SELECTED EXTRACT
Emma Morehart | Staff Writer

Rabbi David Saperstein has been called many things in Washington. A profile of him in The Washington Post called him “the quintessential religious lobbyist on Capitol Hill.” Newsweek named him the most influential rabbi in the country in 2009, and major news outlets like The Wall Street Journal and Religion News Service identified him as one of the most influential people in shaping religious issues in elections.

But Saperstein, the director of the Religious Action Center of Reform Judaism, said he works for the common good, which is why at 2 p.m. today in the Hall of Philosophy, he will continue the Interfaith Lecture Series with “The Use and Abuse of the Jewish Tradition in Contemporary Political Debates: A Jewish Perspective.”

Saperstein and the Religious Action Center work with other public interest groups to find the common good in the nation and its public policy. Although he will speak from a Jewish perspective, he said the work he does applies to all religions.

“A central challenge facing all religious communities in America is how within the internal value system of our respect of religious faiths, we are taught that we ought to use the lessons (of our personal faiths) and applying them to nonreligious societies, such as the United States,” Saperstein said.

Different faiths take different sides of this debate. Some believe it is their mission to impose their religious law on American policy, Saperstein said. Others believe that their religious laws are binding only for themselves, but their ethical values are universal.

Saperstein said that he will explore how the Jewish tradition sees its laws and values as being applicable to America, and how these values can and should enhance the moral debates in America.

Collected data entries
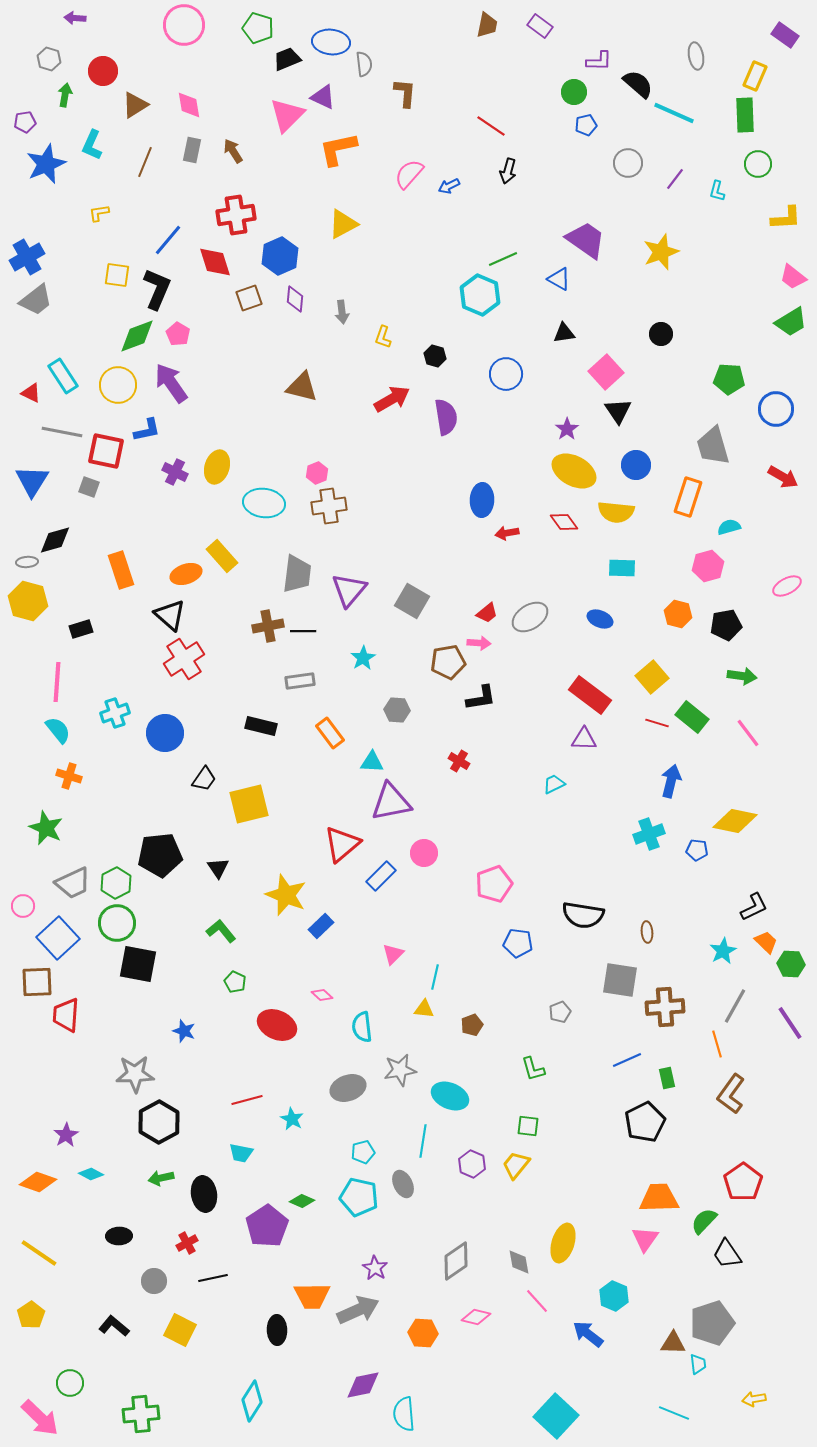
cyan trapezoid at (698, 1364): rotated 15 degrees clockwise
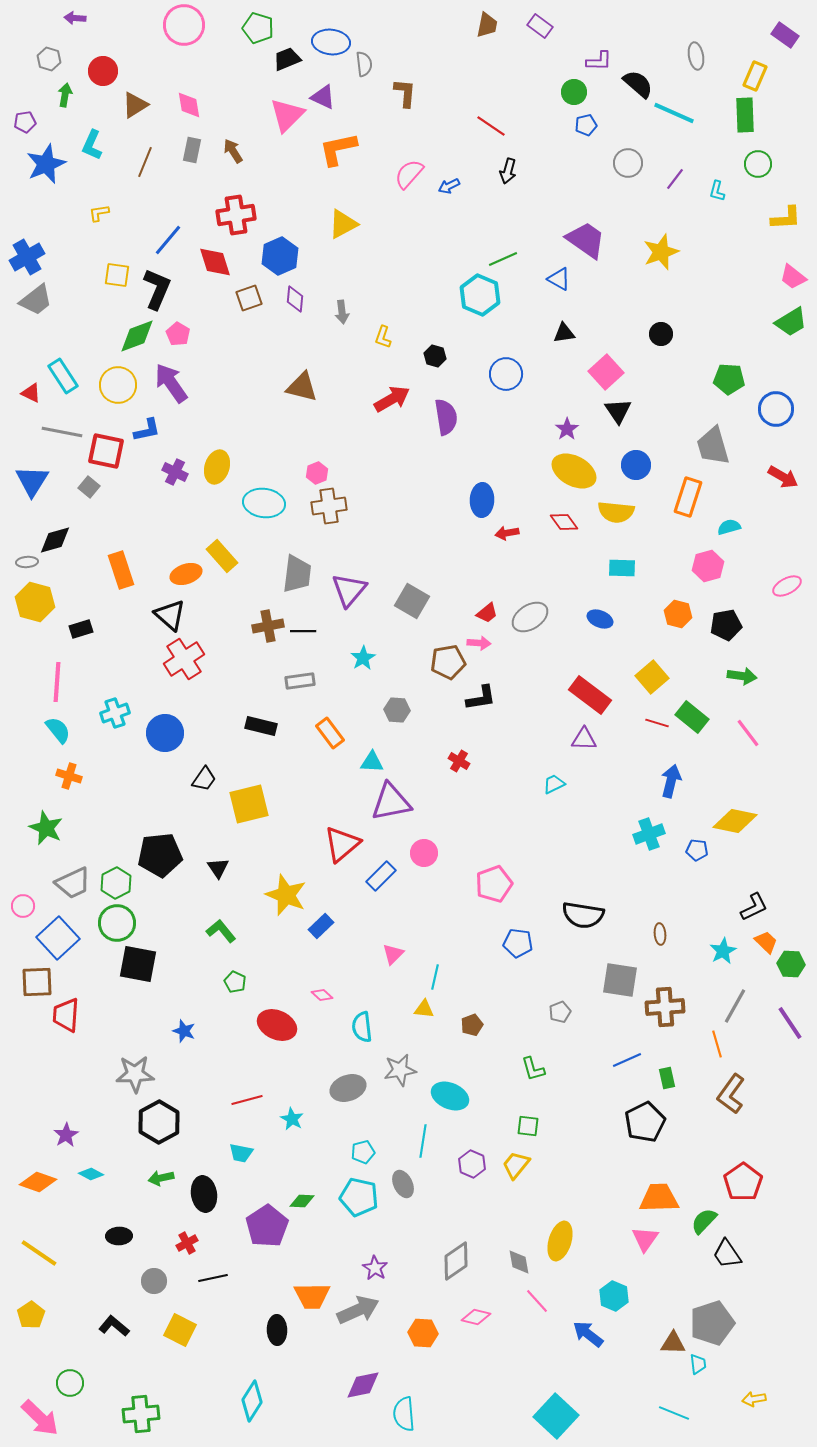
gray square at (89, 487): rotated 20 degrees clockwise
yellow hexagon at (28, 601): moved 7 px right, 1 px down
brown ellipse at (647, 932): moved 13 px right, 2 px down
green diamond at (302, 1201): rotated 20 degrees counterclockwise
yellow ellipse at (563, 1243): moved 3 px left, 2 px up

YOUR GOAL
Echo the article on Rabbi David Saperstein's Interfaith Lecture Series talk word for word, from start to finish. These lines were drawn from a different source than the article.

COMPLETE ANSWER
Emma Morehart | Staff Writer

Rabbi David Saperstein has been called many things in Washington. A profile of him in The Washington Post called him “the quintessential religious lobbyist on Capitol Hill.” Newsweek named him the most influential rabbi in the country in 2009, and major news outlets like The Wall Street Journal and Religion News Service identified him as one of the most influential people in shaping religious issues in elections.

But Saperstein, the director of the Religious Action Center of Reform Judaism, said he works for the common good, which is why at 2 p.m. today in the Hall of Philosophy, he will continue the Interfaith Lecture Series with “The Use and Abuse of the Jewish Tradition in Contemporary Political Debates: A Jewish Perspective.”

Saperstein and the Religious Action Center work with other public interest groups to find the common good in the nation and its public policy. Although he will speak from a Jewish perspective, he said the work he does applies to all religions.

“A central challenge facing all religious communities in America is how within the internal value system of our respect of religious faiths, we are taught that we ought to use the lessons (of our personal faiths) and applying them to nonreligious societies, such as the United States,” Saperstein said.

Different faiths take different sides of this debate. Some believe it is their mission to impose their religious law on American policy, Saperstein said. Others believe that their religious laws are binding only for themselves, but their ethical values are universal.

Saperstein said that he will explore how the Jewish tradition sees its laws and values as being applicable to America, and how these values can and should enhance the moral debates in America.